Problem description. Convert the listing below into a two-column CSV with the headers instruction and output, giving one row per instruction and placing the instruction text and its answer each in a single quoted field with line breaks replaced by spaces. Omit the pictures.

Task material.
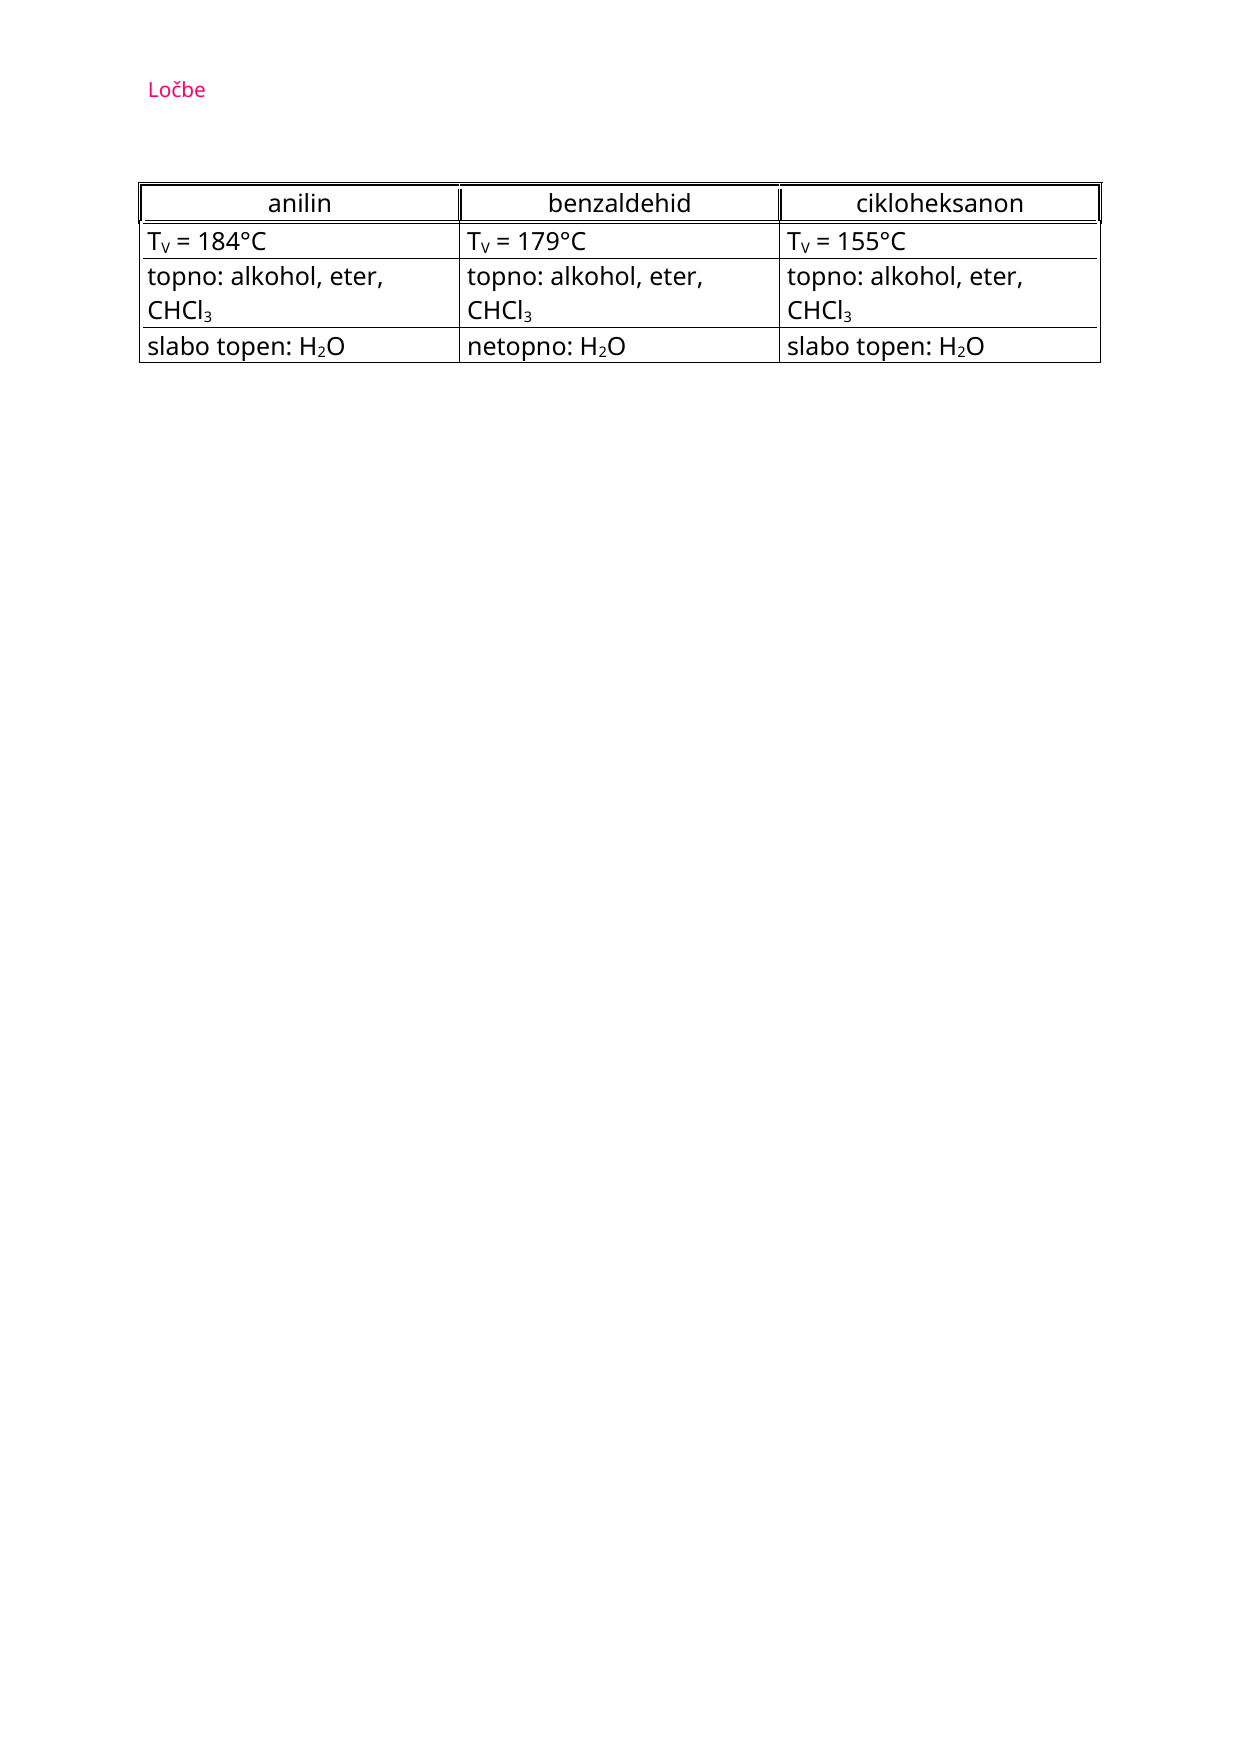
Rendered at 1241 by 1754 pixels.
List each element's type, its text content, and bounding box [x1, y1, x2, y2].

table_header anilin [142, 186, 459, 220]
table_cell topno: alkohol, eter, CHCl3 [780, 258, 1100, 327]
table_cell TV = 184°C [140, 220, 459, 258]
table_cell slabo topen: H2O [140, 327, 459, 362]
table_cell netopno: H2O [460, 328, 779, 362]
table_cell slabo topen: H2O [780, 327, 1100, 362]
table_cell TV = 179°C [460, 224, 779, 258]
table_cell topno: alkohol, eter, CHCl3 [140, 258, 459, 327]
table_header benzaldehid [460, 186, 779, 220]
table_cell TV = 155°C [780, 220, 1100, 258]
table_header cikloheksanon [780, 186, 1098, 220]
table_cell topno: alkohol, eter, CHCl3 [460, 259, 779, 327]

Completed exercise.
instruction,output
"Rendered at 1241 by 1754 pixels. List each element's type, its text content, and bounding box [x1, y1, x2, y2].","table_header anilin [142, 186, 459, 220] table_cell topno: alkohol, eter, CHCl3 [780, 258, 1100, 327] table_cell TV = 184°C [140, 220, 459, 258] table_cell slabo topen: H2O [140, 327, 459, 362] table_cell netopno: H2O [460, 328, 779, 362] table_cell slabo topen: H2O [780, 327, 1100, 362] table_cell TV = 179°C [460, 224, 779, 258] table_cell topno: alkohol, eter, CHCl3 [140, 258, 459, 327] table_header benzaldehid [460, 186, 779, 220] table_cell TV = 155°C [780, 220, 1100, 258] table_header cikloheksanon [780, 186, 1098, 220] table_cell topno: alkohol, eter, CHCl3 [460, 259, 779, 327]"